== Segment start ==

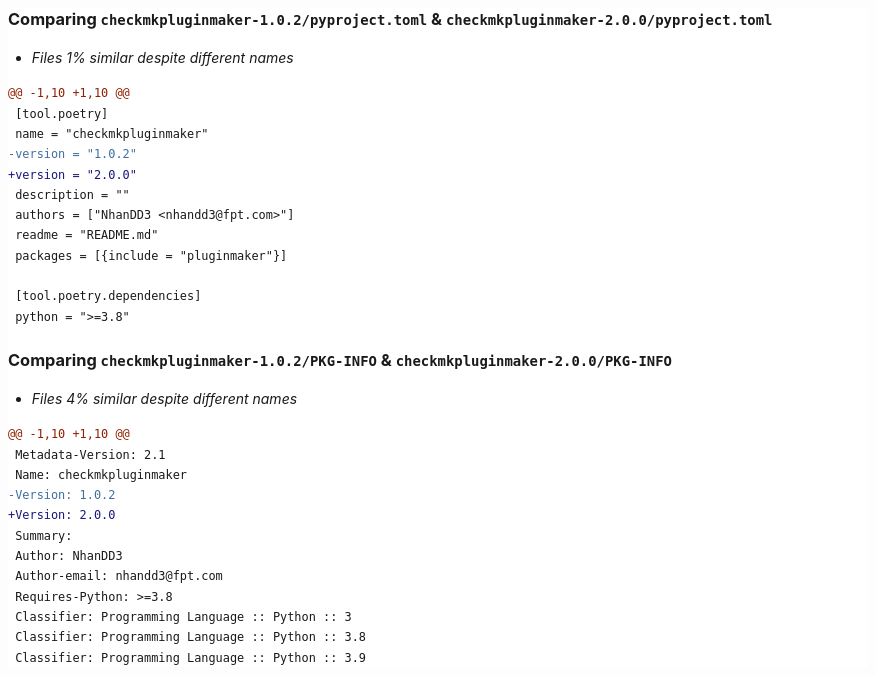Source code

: ### Comparing `checkmkpluginmaker-1.0.2/pyproject.toml` & `checkmkpluginmaker-2.0.0/pyproject.toml`

 * *Files 1% similar despite different names*

```diff
@@ -1,10 +1,10 @@
 [tool.poetry]
 name = "checkmkpluginmaker"
-version = "1.0.2"
+version = "2.0.0"
 description = ""
 authors = ["NhanDD3 <nhandd3@fpt.com>"]
 readme = "README.md"
 packages = [{include = "pluginmaker"}]
 
 [tool.poetry.dependencies]
 python = ">=3.8"
```

### Comparing `checkmkpluginmaker-1.0.2/PKG-INFO` & `checkmkpluginmaker-2.0.0/PKG-INFO`

 * *Files 4% similar despite different names*

```diff
@@ -1,10 +1,10 @@
 Metadata-Version: 2.1
 Name: checkmkpluginmaker
-Version: 1.0.2
+Version: 2.0.0
 Summary: 
 Author: NhanDD3
 Author-email: nhandd3@fpt.com
 Requires-Python: >=3.8
 Classifier: Programming Language :: Python :: 3
 Classifier: Programming Language :: Python :: 3.8
 Classifier: Programming Language :: Python :: 3.9
```

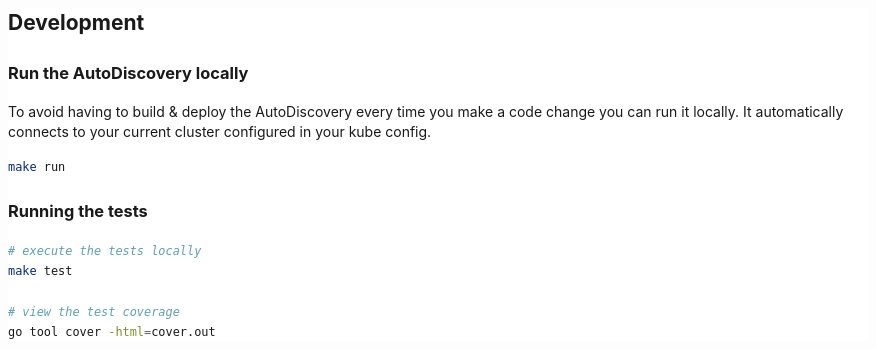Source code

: [scb-mastodon]: https://infosec.exchange/@secureCodeBox
[scb-slack]:    https://owasp.org/slack/invite
[scb-license]:  https://github.com/secureCodeBox/secureCodeBox/blob/master/LICENSE
## Development

### Run the AutoDiscovery locally

To avoid having to build & deploy the AutoDiscovery every time you make a code change you can run it locally.
It automatically connects to your current cluster configured in your kube config.

```bash
make run
```

### Running the tests

```bash
# execute the tests locally
make test

# view the test coverage
go tool cover -html=cover.out
```


[scb-owasp]:    https://www.owasp.org/index.php/OWASP_secureCodeBox
[scb-docs]:     https://www.securecodebox.io/
[scb-site]:     https://www.securecodebox.io/
[scb-github]:   https://github.com/secureCodeBox/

== Segment end ==

- **What you are asked to do**
The material above must be reproduced line for line, with the images omitted.

- **Answer box**
Source code

: ### Comparing `checkmkpluginmaker-1.0.2/pyproject.toml` & `checkmkpluginmaker-2.0.0/pyproject.toml`

 * *Files 1% similar despite different names*

```diff
@@ -1,10 +1,10 @@
 [tool.poetry]
 name = "checkmkpluginmaker"
-version = "1.0.2"
+version = "2.0.0"
 description = ""
 authors = ["NhanDD3 <nhandd3@fpt.com>"]
 readme = "README.md"
 packages = [{include = "pluginmaker"}]
 
 [tool.poetry.dependencies]
 python = ">=3.8"
```

### Comparing `checkmkpluginmaker-1.0.2/PKG-INFO` & `checkmkpluginmaker-2.0.0/PKG-INFO`

 * *Files 4% similar despite different names*

```diff
@@ -1,10 +1,10 @@
 Metadata-Version: 2.1
 Name: checkmkpluginmaker
-Version: 1.0.2
+Version: 2.0.0
 Summary: 
 Author: NhanDD3
 Author-email: nhandd3@fpt.com
 Requires-Python: >=3.8
 Classifier: Programming Language :: Python :: 3
 Classifier: Programming Language :: Python :: 3.8
 Classifier: Programming Language :: Python :: 3.9
```

Source code

: [scb-mastodon]: https://infosec.exchange/@secureCodeBox
[scb-slack]:    https://owasp.org/slack/invite
[scb-license]:  https://github.com/secureCodeBox/secureCodeBox/blob/master/LICENSE
## Development

### Run the AutoDiscovery locally

To avoid having to build & deploy the AutoDiscovery every time you make a code change you can run it locally.
It automatically connects to your current cluster configured in your kube config.

```bash
make run
```

### Running the tests

```bash
# execute the tests locally
make test

# view the test coverage
go tool cover -html=cover.out
```


[scb-owasp]:    https://www.owasp.org/index.php/OWASP_secureCodeBox
[scb-docs]:     https://www.securecodebox.io/
[scb-site]:     https://www.securecodebox.io/
[scb-github]:   https://github.com/secureCodeBox/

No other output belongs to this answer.